*** Begin section ***

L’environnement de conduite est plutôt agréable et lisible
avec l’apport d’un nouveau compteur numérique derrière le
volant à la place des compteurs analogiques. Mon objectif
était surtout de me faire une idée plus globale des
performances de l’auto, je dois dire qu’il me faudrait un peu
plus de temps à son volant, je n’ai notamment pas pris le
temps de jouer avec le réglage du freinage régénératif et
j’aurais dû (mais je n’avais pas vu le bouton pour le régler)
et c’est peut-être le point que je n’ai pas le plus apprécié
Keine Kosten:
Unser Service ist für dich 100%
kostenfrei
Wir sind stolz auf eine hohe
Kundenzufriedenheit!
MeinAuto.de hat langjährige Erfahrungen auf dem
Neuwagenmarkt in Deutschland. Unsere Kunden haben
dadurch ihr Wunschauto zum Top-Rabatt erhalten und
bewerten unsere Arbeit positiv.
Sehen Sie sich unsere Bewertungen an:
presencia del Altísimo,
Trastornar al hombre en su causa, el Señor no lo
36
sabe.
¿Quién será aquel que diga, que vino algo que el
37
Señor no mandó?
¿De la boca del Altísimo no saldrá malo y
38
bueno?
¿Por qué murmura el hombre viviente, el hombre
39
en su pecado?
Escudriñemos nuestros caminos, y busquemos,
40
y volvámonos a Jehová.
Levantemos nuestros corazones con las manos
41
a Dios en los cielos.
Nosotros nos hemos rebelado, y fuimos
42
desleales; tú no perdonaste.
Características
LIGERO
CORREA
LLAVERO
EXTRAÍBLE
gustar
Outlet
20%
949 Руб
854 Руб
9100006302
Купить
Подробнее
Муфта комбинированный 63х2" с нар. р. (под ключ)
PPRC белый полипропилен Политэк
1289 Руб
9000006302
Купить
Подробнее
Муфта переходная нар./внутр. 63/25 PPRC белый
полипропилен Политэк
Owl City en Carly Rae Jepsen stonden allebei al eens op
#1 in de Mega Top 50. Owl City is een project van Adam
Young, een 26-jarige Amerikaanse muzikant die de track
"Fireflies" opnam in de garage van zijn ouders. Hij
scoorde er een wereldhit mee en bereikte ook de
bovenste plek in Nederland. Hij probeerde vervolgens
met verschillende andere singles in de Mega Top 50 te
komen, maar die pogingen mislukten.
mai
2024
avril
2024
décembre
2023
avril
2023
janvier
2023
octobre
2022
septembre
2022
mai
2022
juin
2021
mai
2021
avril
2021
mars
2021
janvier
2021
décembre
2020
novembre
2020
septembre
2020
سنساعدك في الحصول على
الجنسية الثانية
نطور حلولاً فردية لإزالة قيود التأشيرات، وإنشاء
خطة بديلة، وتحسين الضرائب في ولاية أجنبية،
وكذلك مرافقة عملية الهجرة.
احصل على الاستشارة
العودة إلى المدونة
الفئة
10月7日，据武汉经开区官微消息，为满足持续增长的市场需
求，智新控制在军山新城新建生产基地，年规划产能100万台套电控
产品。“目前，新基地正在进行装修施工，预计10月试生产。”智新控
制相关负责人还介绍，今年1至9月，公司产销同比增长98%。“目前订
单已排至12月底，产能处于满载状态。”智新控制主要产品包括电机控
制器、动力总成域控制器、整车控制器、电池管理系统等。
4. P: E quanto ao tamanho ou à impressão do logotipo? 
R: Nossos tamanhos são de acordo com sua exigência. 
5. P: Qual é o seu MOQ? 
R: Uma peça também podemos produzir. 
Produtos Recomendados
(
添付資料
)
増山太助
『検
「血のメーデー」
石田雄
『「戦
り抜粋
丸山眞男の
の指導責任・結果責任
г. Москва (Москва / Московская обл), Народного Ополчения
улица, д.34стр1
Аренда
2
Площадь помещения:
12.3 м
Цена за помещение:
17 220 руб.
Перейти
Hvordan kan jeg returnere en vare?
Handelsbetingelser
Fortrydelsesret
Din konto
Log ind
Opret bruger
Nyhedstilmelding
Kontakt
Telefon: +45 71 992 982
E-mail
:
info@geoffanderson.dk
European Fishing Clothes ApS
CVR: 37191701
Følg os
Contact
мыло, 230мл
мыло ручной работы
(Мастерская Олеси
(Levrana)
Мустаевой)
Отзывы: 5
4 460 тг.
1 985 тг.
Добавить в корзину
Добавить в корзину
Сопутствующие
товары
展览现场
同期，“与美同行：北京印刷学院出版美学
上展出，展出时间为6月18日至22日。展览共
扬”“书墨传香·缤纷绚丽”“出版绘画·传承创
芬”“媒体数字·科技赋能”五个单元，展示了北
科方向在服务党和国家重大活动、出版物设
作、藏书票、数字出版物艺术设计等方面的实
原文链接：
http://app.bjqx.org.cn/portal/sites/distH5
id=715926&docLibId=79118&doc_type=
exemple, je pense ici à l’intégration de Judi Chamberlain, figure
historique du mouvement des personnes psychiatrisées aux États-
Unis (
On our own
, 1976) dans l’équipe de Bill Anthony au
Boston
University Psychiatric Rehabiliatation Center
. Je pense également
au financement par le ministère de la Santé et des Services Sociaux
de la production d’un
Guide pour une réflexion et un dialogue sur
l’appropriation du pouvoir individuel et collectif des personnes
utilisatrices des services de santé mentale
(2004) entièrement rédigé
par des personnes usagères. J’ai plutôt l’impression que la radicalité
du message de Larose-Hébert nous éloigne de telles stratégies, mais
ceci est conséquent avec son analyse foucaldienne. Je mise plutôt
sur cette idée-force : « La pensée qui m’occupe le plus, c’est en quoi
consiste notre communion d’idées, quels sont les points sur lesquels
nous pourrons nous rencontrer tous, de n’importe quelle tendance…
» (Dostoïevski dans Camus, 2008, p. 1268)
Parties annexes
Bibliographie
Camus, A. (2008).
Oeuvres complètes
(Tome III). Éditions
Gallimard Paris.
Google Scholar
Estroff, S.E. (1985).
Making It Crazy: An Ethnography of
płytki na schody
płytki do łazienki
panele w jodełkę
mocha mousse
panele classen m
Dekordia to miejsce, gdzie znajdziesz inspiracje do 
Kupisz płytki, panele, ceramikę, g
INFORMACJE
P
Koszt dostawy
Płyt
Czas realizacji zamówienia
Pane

*** End section ***

TASK INSTRUCTIONS:
Write every entry out again. Leave each one exactly as it is.

OUTPUT OF THE TASK:
L’environnement de conduite est plutôt agréable et lisible
avec l’apport d’un nouveau compteur numérique derrière le
volant à la place des compteurs analogiques. Mon objectif
était surtout de me faire une idée plus globale des
performances de l’auto, je dois dire qu’il me faudrait un peu
plus de temps à son volant, je n’ai notamment pas pris le
temps de jouer avec le réglage du freinage régénératif et
j’aurais dû (mais je n’avais pas vu le bouton pour le régler)
et c’est peut-être le point que je n’ai pas le plus apprécié
Keine Kosten:
Unser Service ist für dich 100%
kostenfrei
Wir sind stolz auf eine hohe
Kundenzufriedenheit!
MeinAuto.de hat langjährige Erfahrungen auf dem
Neuwagenmarkt in Deutschland. Unsere Kunden haben
dadurch ihr Wunschauto zum Top-Rabatt erhalten und
bewerten unsere Arbeit positiv.
Sehen Sie sich unsere Bewertungen an:
presencia del Altísimo,
Trastornar al hombre en su causa, el Señor no lo
36
sabe.
¿Quién será aquel que diga, que vino algo que el
37
Señor no mandó?
¿De la boca del Altísimo no saldrá malo y
38
bueno?
¿Por qué murmura el hombre viviente, el hombre
39
en su pecado?
Escudriñemos nuestros caminos, y busquemos,
40
y volvámonos a Jehová.
Levantemos nuestros corazones con las manos
41
a Dios en los cielos.
Nosotros nos hemos rebelado, y fuimos
42
desleales; tú no perdonaste.
Características
LIGERO
CORREA
LLAVERO
EXTRAÍBLE
gustar
Outlet
20%
949 Руб
854 Руб
9100006302
Купить
Подробнее
Муфта комбинированный 63х2" с нар. р. (под ключ)
PPRC белый полипропилен Политэк
1289 Руб
9000006302
Купить
Подробнее
Муфта переходная нар./внутр. 63/25 PPRC белый
полипропилен Политэк
Owl City en Carly Rae Jepsen stonden allebei al eens op
#1 in de Mega Top 50. Owl City is een project van Adam
Young, een 26-jarige Amerikaanse muzikant die de track
"Fireflies" opnam in de garage van zijn ouders. Hij
scoorde er een wereldhit mee en bereikte ook de
bovenste plek in Nederland. Hij probeerde vervolgens
met verschillende andere singles in de Mega Top 50 te
komen, maar die pogingen mislukten.
mai
2024
avril
2024
décembre
2023
avril
2023
janvier
2023
octobre
2022
septembre
2022
mai
2022
juin
2021
mai
2021
avril
2021
mars
2021
janvier
2021
décembre
2020
novembre
2020
septembre
2020
سنساعدك في الحصول على
الجنسية الثانية
نطور حلولاً فردية لإزالة قيود التأشيرات، وإنشاء
خطة بديلة، وتحسين الضرائب في ولاية أجنبية،
وكذلك مرافقة عملية الهجرة.
احصل على الاستشارة
العودة إلى المدونة
الفئة
10月7日，据武汉经开区官微消息，为满足持续增长的市场需
求，智新控制在军山新城新建生产基地，年规划产能100万台套电控
产品。“目前，新基地正在进行装修施工，预计10月试生产。”智新控
制相关负责人还介绍，今年1至9月，公司产销同比增长98%。“目前订
单已排至12月底，产能处于满载状态。”智新控制主要产品包括电机控
制器、动力总成域控制器、整车控制器、电池管理系统等。
4. P: E quanto ao tamanho ou à impressão do logotipo? 
R: Nossos tamanhos são de acordo com sua exigência. 
5. P: Qual é o seu MOQ? 
R: Uma peça também podemos produzir. 
Produtos Recomendados
(
添付資料
)
増山太助
『検
「血のメーデー」
石田雄
『「戦
り抜粋
丸山眞男の
の指導責任・結果責任
г. Москва (Москва / Московская обл), Народного Ополчения
улица, д.34стр1
Аренда
2
Площадь помещения:
12.3 м
Цена за помещение:
17 220 руб.
Перейти
Hvordan kan jeg returnere en vare?
Handelsbetingelser
Fortrydelsesret
Din konto
Log ind
Opret bruger
Nyhedstilmelding
Kontakt
Telefon: +45 71 992 982
E-mail
:
info@geoffanderson.dk
European Fishing Clothes ApS
CVR: 37191701
Følg os
Contact
мыло, 230мл
мыло ручной работы
(Мастерская Олеси
(Levrana)
Мустаевой)
Отзывы: 5
4 460 тг.
1 985 тг.
Добавить в корзину
Добавить в корзину
Сопутствующие
товары
展览现场
同期，“与美同行：北京印刷学院出版美学
上展出，展出时间为6月18日至22日。展览共
扬”“书墨传香·缤纷绚丽”“出版绘画·传承创
芬”“媒体数字·科技赋能”五个单元，展示了北
科方向在服务党和国家重大活动、出版物设
作、藏书票、数字出版物艺术设计等方面的实
原文链接：
http://app.bjqx.org.cn/portal/sites/distH5
id=715926&docLibId=79118&doc_type=
exemple, je pense ici à l’intégration de Judi Chamberlain, figure
historique du mouvement des personnes psychiatrisées aux États-
Unis (
On our own
, 1976) dans l’équipe de Bill Anthony au
Boston
University Psychiatric Rehabiliatation Center
. Je pense également
au financement par le ministère de la Santé et des Services Sociaux
de la production d’un
Guide pour une réflexion et un dialogue sur
l’appropriation du pouvoir individuel et collectif des personnes
utilisatrices des services de santé mentale
(2004) entièrement rédigé
par des personnes usagères. J’ai plutôt l’impression que la radicalité
du message de Larose-Hébert nous éloigne de telles stratégies, mais
ceci est conséquent avec son analyse foucaldienne. Je mise plutôt
sur cette idée-force : « La pensée qui m’occupe le plus, c’est en quoi
consiste notre communion d’idées, quels sont les points sur lesquels
nous pourrons nous rencontrer tous, de n’importe quelle tendance…
» (Dostoïevski dans Camus, 2008, p. 1268)
Parties annexes
Bibliographie
Camus, A. (2008).
Oeuvres complètes
(Tome III). Éditions
Gallimard Paris.
Google Scholar
Estroff, S.E. (1985).
Making It Crazy: An Ethnography of
płytki na schody
płytki do łazienki
panele w jodełkę
mocha mousse
panele classen m
Dekordia to miejsce, gdzie znajdziesz inspiracje do 
Kupisz płytki, panele, ceramikę, g
INFORMACJE
P
Koszt dostawy
Płyt
Czas realizacji zamówienia
Pane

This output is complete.